NEW DELHI — Seven young girls from The Lawrence School, Sanawar, have scripted history by becoming the youngest female trekkers to conquer Africa's highest peak, Mt. Kilimanjaro.
The students were felicitated here on their return by global bicycle major Hero Cycles, the co-sponsors of the 11-day expedition.
Aged between 15 and 18 years, the students along with two women staff members of the school had set off on the expedition on Aug. 7 after an intense training and preparatory programme.
Located in Tanzania, East Africa, the Kilimanjaro peak is at 5,895 metres above sea level. The peak of the dormant volcanic mountain stands at a climb of 4,900 metres above its base.
Speaking at the felicitation ceremony, the students shared their experiences on the arduous trek, the challenges they faced and how they saw them through. They also expressed a desire to continue their quest and undertake more such challenges in the future.

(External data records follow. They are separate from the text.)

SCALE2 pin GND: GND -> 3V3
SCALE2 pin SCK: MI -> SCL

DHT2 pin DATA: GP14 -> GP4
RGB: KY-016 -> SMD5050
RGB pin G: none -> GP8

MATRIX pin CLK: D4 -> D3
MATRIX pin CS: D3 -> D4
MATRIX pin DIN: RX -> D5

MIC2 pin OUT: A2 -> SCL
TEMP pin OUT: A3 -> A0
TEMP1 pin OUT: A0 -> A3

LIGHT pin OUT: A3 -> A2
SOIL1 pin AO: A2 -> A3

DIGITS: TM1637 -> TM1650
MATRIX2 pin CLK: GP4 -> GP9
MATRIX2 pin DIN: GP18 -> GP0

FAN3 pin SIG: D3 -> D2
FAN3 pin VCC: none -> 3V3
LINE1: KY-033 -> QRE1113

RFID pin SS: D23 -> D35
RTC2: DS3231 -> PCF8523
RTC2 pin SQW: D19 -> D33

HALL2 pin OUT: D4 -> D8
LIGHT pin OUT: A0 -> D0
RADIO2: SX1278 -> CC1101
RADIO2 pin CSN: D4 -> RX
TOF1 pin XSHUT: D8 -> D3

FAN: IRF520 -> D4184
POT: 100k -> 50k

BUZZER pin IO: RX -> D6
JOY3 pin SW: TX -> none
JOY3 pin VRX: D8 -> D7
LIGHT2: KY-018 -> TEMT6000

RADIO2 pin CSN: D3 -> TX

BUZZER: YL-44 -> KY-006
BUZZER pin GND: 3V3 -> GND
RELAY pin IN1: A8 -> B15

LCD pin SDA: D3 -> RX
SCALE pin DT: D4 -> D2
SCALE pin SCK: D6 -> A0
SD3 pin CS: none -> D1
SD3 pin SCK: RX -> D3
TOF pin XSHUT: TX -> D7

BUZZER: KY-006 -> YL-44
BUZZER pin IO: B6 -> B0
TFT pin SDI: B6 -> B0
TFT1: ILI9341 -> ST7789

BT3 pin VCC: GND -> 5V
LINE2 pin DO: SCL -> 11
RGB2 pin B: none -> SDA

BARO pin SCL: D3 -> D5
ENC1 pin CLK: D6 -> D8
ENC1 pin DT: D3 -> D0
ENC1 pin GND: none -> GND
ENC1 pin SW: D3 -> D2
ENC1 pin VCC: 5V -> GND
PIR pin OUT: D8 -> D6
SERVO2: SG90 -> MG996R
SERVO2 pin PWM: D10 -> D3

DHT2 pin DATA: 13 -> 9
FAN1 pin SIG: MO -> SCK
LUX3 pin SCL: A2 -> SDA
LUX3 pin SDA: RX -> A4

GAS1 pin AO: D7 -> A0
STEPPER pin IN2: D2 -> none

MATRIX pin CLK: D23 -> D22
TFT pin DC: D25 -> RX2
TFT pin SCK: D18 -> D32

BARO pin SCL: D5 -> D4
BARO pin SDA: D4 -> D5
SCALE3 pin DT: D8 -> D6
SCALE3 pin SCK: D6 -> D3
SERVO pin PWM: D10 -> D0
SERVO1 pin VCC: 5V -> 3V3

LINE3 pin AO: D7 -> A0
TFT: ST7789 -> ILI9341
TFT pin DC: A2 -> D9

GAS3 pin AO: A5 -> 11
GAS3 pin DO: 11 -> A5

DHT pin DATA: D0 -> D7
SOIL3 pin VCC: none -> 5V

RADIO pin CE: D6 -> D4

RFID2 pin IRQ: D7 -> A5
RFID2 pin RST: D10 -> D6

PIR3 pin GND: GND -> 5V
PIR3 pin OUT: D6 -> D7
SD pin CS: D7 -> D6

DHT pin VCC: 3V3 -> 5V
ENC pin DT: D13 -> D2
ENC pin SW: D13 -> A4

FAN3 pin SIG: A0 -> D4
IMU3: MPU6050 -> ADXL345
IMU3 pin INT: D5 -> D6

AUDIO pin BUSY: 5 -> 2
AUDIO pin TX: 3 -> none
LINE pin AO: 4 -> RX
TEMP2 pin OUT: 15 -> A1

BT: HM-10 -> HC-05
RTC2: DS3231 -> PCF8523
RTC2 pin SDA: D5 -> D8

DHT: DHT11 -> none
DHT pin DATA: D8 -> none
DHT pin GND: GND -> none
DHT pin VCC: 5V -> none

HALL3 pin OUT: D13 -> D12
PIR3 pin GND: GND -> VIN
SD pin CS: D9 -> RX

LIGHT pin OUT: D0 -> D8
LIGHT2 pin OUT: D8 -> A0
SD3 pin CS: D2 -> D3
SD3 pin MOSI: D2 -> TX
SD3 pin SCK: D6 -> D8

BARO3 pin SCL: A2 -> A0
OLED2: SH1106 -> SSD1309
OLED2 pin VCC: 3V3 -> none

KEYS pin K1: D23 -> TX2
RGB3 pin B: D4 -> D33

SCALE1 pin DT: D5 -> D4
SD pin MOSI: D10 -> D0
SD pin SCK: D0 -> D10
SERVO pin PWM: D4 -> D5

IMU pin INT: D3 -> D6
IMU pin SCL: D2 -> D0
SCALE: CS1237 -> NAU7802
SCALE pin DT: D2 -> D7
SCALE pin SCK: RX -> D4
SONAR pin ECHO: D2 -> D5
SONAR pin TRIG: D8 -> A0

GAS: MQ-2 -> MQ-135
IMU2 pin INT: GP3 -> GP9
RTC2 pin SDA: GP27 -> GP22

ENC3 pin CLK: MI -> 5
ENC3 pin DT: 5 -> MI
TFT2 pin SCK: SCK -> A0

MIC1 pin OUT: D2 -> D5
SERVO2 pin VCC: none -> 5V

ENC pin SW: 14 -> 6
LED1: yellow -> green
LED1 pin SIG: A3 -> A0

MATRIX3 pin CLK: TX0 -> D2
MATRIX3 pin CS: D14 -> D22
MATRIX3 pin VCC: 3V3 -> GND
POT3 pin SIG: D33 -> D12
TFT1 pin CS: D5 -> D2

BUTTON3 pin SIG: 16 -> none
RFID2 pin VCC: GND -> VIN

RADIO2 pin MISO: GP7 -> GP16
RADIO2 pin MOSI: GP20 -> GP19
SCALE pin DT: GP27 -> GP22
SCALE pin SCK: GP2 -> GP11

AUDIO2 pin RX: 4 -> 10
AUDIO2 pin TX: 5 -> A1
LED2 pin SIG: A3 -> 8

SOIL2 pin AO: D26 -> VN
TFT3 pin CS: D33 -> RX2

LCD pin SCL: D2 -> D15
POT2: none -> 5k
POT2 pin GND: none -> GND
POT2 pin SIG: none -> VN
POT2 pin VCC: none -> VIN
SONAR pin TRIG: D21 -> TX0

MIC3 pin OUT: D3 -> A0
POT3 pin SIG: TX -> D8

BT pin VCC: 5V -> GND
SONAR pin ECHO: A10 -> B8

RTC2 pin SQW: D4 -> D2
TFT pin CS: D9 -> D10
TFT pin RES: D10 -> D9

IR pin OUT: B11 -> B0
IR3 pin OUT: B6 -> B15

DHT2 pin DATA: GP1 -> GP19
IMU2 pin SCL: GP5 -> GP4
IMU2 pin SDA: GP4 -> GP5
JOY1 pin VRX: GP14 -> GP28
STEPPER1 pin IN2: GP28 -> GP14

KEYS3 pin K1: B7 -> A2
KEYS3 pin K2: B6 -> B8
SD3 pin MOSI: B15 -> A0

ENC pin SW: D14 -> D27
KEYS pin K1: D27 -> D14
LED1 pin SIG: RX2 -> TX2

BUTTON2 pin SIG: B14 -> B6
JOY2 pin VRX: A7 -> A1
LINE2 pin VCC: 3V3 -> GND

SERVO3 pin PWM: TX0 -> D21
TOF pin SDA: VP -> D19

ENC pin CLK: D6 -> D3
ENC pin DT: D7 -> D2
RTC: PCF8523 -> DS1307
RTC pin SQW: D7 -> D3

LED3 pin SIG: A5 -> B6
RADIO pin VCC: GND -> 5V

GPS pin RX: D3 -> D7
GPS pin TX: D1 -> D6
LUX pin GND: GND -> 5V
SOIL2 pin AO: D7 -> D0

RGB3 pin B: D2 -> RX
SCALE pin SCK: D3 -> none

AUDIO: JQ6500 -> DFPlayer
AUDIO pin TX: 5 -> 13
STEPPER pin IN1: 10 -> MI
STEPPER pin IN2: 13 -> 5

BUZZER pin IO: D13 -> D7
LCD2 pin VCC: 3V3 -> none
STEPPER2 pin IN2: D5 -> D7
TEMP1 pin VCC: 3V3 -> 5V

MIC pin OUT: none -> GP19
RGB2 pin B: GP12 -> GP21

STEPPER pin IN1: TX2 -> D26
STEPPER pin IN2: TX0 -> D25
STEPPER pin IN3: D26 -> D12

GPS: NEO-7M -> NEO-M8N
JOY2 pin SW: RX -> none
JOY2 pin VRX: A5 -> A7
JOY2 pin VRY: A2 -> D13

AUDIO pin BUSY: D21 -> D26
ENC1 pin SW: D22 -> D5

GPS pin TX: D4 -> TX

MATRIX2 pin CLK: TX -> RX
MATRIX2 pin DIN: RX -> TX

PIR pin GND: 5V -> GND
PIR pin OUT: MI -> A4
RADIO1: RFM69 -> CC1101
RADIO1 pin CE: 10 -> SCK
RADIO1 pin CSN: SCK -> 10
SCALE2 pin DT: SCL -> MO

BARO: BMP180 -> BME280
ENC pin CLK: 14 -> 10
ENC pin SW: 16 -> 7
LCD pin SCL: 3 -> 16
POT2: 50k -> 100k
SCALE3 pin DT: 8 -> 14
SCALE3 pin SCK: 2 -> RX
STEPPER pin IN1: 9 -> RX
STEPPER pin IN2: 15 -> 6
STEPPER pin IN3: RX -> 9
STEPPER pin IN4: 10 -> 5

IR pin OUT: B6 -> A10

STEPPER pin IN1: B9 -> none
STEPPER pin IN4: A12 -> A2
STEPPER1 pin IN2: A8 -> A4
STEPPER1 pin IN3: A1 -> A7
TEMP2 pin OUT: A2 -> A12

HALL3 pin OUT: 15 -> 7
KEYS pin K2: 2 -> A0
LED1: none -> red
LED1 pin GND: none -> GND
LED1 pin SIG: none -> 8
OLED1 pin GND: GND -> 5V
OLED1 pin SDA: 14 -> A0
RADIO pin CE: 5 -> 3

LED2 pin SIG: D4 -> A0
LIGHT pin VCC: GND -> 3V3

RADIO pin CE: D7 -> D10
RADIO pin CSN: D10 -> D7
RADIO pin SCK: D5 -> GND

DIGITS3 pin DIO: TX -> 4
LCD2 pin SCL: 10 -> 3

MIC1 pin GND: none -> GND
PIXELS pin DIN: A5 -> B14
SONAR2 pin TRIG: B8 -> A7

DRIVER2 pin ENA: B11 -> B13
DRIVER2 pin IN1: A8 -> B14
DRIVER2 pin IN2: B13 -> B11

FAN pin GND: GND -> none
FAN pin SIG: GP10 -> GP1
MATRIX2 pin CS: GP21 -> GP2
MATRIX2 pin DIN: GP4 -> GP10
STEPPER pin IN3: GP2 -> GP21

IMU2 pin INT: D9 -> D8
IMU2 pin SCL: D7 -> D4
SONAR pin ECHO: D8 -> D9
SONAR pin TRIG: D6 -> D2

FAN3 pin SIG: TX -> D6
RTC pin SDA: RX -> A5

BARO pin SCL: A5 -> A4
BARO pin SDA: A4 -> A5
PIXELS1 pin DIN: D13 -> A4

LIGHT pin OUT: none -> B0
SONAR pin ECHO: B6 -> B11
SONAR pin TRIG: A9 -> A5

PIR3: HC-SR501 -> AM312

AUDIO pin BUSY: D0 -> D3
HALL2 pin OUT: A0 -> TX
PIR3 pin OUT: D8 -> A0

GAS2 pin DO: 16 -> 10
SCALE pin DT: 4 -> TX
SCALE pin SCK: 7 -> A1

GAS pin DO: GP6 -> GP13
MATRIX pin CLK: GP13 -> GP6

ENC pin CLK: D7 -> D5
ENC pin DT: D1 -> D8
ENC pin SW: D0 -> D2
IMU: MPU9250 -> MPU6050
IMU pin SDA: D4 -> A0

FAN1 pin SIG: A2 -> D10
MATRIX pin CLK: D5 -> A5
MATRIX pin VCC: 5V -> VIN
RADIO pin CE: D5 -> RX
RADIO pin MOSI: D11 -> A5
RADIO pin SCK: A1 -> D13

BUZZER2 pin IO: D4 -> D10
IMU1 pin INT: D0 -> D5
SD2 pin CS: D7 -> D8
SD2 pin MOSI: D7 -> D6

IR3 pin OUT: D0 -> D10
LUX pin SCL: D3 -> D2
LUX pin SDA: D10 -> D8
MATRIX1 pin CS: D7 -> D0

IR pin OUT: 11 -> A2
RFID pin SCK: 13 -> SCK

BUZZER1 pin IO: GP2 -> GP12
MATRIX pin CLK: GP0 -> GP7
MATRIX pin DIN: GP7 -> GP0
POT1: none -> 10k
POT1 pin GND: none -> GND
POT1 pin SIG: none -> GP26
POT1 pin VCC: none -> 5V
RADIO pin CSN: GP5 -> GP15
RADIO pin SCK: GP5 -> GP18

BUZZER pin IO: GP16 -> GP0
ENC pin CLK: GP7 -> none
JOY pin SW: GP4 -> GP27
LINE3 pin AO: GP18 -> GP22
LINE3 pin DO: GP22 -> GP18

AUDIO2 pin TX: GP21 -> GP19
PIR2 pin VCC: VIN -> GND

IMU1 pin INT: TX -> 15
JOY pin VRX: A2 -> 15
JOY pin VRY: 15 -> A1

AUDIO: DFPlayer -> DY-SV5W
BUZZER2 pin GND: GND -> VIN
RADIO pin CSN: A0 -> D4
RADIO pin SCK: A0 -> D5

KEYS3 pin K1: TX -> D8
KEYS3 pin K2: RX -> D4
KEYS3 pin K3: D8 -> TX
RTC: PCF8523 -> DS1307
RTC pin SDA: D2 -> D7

"We are immensely proud of the heroic feat achieved by these young girls. The strength and determination they displayed in completing such a difficult trek is truly remarkable and inspirational. We hope their achievement will inspire many more girls in India to follow their passion and break many a glass ceiling," said Pankaj M. Munjal, Chairman and Managing Director at Hero Cycles.
The expedition was led by Ajeet Bajaj, an alumni of The Lawrence School who himself is a well-known mountaineer and a Padma Shri awardee. Last year, he had scaled the Mount Everest along with his daughter.
Mount Kilimanjaro is the world's highest free-standing mountain.